2020.1.26改圣经

China's new rules put religions firmly under state control. (Image: pixabay / CC0 1.0)

New Rules Require Religions to Be Completely Submissive to the Communist Party

24.01.2020

Starting February 1, 2020, China will implement new rules applicable to religious groups. The updated guidelines apparently complete the “Regulations on religious affairs” that was implemented two years back on February 1, 2018.


The new religious rules


“Every aspect of the life of religious communities — from formation, to gatherings, to annual and daily projects — is subject to approval by the government’s religious affairs department. In addition to widespread control of all community activities, the new measures require religious personnel to support, promote, and implement total submission to the Chinese Communist Party among all members of their communities,” according to Asia News.


In addition, religious groups are also required to spread the principles of the Chinese Communist Party, support the socialist system, and follow the path of socialism with Chinese characteristics. The new rules were announced on December 30 when a prominent Chinese Christian pastor named Wang Yi was sent to nine years in jail for trying to “subvert state power.” What the new laws mean is that no religion can actually preach its teachings. It essentially doesn’t matter whether you are a Christian, Buddhist, Muslim, or any other religious group since everyone will be forced to teach the same thing – the communist religion.

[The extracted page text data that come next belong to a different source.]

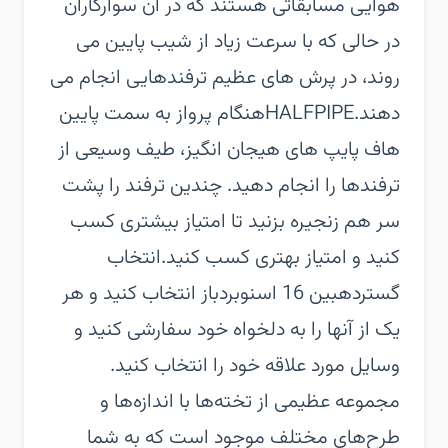
هوایی مسابقاتی هستند که در آن سوارکاران
در حالی که با سرعت زیاد از شیب پایین می
روند، در پرش های عظیم ترفندهایی انجام می
دهند.‏HALFPIPE‏هنگام پرواز به سمت پایین
هاف پایپ های هیجان انگیز، طیف وسیعی از
ترفندها را انجام دهید. چندین ترفند را پشت
سر هم زنجیره بزنید تا امتیاز بیشتری کسب
کنید و امتیاز بهتری کسب کنید.‏انتخاب
گسترده‏بین 16 اسنوبردباز انتخاب کنید و هر
یک از آنها را به دلخواه خود سفارشی کنید و
وسایل مورد علاقه خود را انتخاب کنید.
مجموعه عظیمی از تخته‌ها با اندازه‌ها و
طرح‌های مختلف موجود است که به شما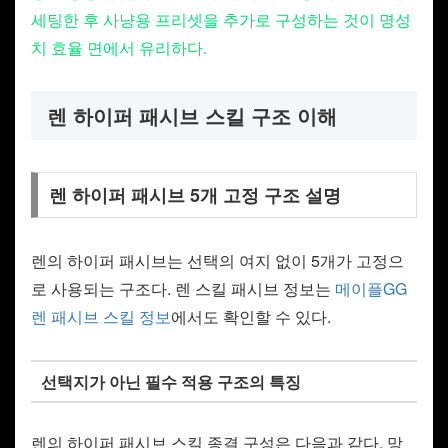
세팅한 후 사냥용 프리셋을 추가로 구성하는 것이 명성
치 효율 면에서 유리하다.
렌 하이퍼 패시브 스킬 구조 이해
렌 하이퍼 패시브 5개 고정 구조 설명
렌의 하이퍼 패시브는 선택의 여지 없이 5개가 고정으
로 사용되는 구조다. 렌 스킬 패시브 정보는
메이플GG
렌 패시브 스킬 정보
에서도 확인할 수 있다.
선택지가 아닌 필수 적용 구조의 특징
렌의 하이퍼 패시브 스킬 종결 구성은 다음과 같다. 망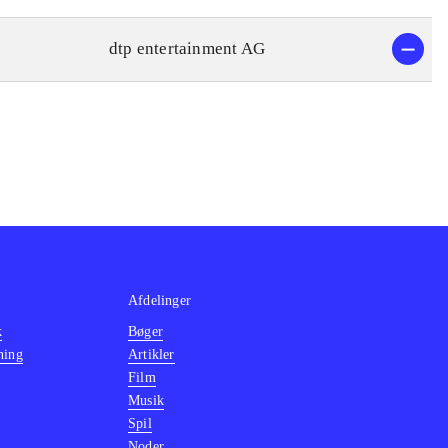
dtp entertainment AG
Afdelinger
k
Bøger
ning
Artikler
Film
Musik
Spil
Noder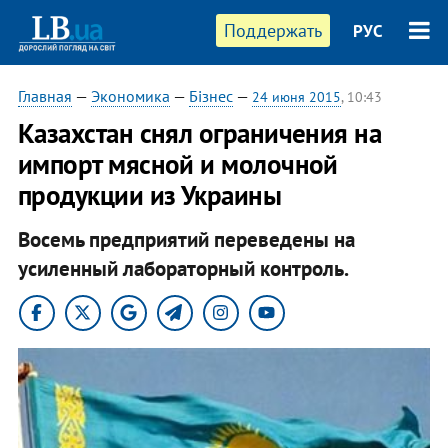
Поддержать
РУС
Главная
—
Экономика
—
Бізнес
—
24 июня 2015
, 10:43
Казахстан снял ограничения на
импорт мясной и молочной
продукции из Украины
Восемь предприятий переведены на
усиленный лабораторный контроль.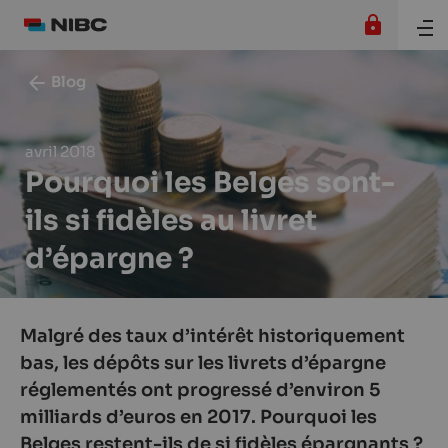
Blog
avril 2018
Pourquoi les Belges sont-
ils si fidèles au livret
d’épargne ?
Malgré des taux d’intérêt historiquement
bas, les dépôts sur les livrets d’épargne
réglementés ont progressé d’environ 5
milliards d’euros en 2017. Pourquoi les
Belges restent-ils de si fidèles épargnants ?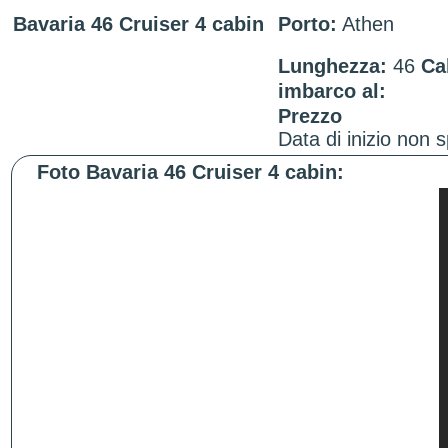
Bavaria 46 Cruiser 4 cabin
Porto:
Athen
Lunghezza:
46
Ca
imbarco al:
Prezzo
Data di inizio non s
Foto Bavaria 46 Cruiser 4 cabin: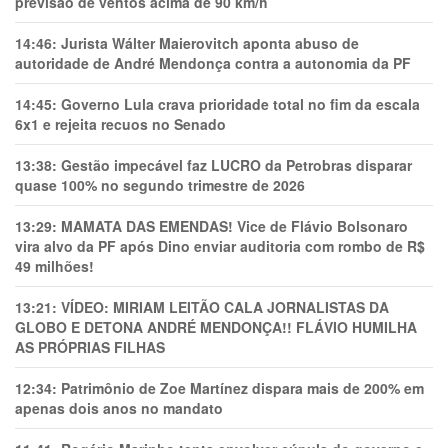
previsão de ventos acima de 90 km/h
14:46:
Jurista Wálter Maierovitch aponta abuso de
autoridade de André Mendonça contra a autonomia da PF
14:45:
Governo Lula crava prioridade total no fim da escala
6x1 e rejeita recuos no Senado
13:38:
Gestão impecável faz LUCRO da Petrobras disparar
quase 100% no segundo trimestre de 2026
13:29:
MAMATA DAS EMENDAS! Vice de Flávio Bolsonaro
vira alvo da PF após Dino enviar auditoria com rombo de R$
49 milhões!
13:21:
VÍDEO: MIRIAM LEITÃO CALA JORNALISTAS DA
GLOBO E DETONA ANDRÉ MENDONÇA!! FLÁVIO HUMILHA
AS PRÓPRIAS FILHAS
12:34:
Patrimônio de Zoe Martínez dispara mais de 200% em
apenas dois anos no mandato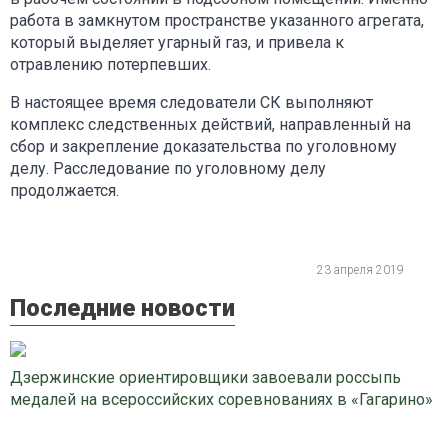
работа в замкнутом пространстве указанного агрегата,
который выделяет угарный газ, и привела к
отравлению потерпевших.
В настоящее время следователи СК выполняют
комплекс следственных действий, направленный на
сбор и закрепление доказательства по уголовному
делу. Расследование по уголовному делу
продолжается.
23 апреля 2019
Последние новости
Дзержинские ориентировщики завоевали россыпь
медалей на всероссийских соревнованиях в «Гагарино»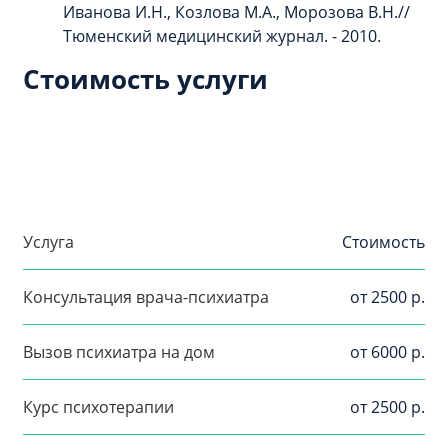
Иванова И.Н., Козлова М.А., Морозова В.Н.//
Тюменский медицинский журнал. - 2010.
Стоимость услуги
Услуга
Стоимость
Консультация врача-психиатра
от 2500 р.
Вызов психиатра на дом
от 6000 р.
Курс психотерапии
от 2500 р.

This comes on the back of reports that China is in the process of rewriting the holy books of major religions, including the Bible and Quran. Xi Jinping has declared that the ideologies of religions be interpreted according to the core values of socialism. Wang Yang, Chairman of the Chinese People’s Political Consultative Conference, supervised a meeting of religious experts who attended the conference on modifying the texts.

China is apparently rewriting holy books like the Bible. (Image: pixabay / CC0 1.0)

Wang “urged the officials to build a religious system with Chinese characteristics.” The officials agreed with Mr. Wang’s directives, adding that the mission “is the choice of history.” They also claimed that by “re-evaluating” religious books, they would prevent “extreme thoughts” and “heretical ideas” from eroding the country,” according to the Daily Mail. Patrick Poon, a researcher at Amnesty International, criticized China for censoring religious books like the Bible and the Quran, pointing out that the Communist Party’s interference in religious affairs has essentially twisted the original doctrines of these faiths.


Religion in educational institutions


China has instructed all schools and universities throughout the country to pressure its students to give up their faith. Some university students who were found to be religious were threatened that they won’t get their graduation certificate if they carry on with their religious practice. In the province of Henan, around 170 children from two local universities were nabbed by the authorities this past year. 130 of these students were “transformed through education,” meaning that they have been forced to give up their religious activities.


“Resistance against [foreign] infiltration using religion into schools and prevention of mission activities on campuses has a bearing on the consolidation of the Party’s regime, on the major project of cultivating qualified builders and reliable successors of socialism with Chinese characteristics, and on the prospect and future of the state and nation,” a document adopted by a northeastern university reads (Bitter Winter).

Religion is being expunged from Chinese universities. (Image: pixabay / CC0 1.0)

The document declared that the use of religion by foreign forces to infiltrate China is not a religious issue but a political one. Students are prohibited from wearing religious clothes and teachers are banned from promoting any religion during their classes.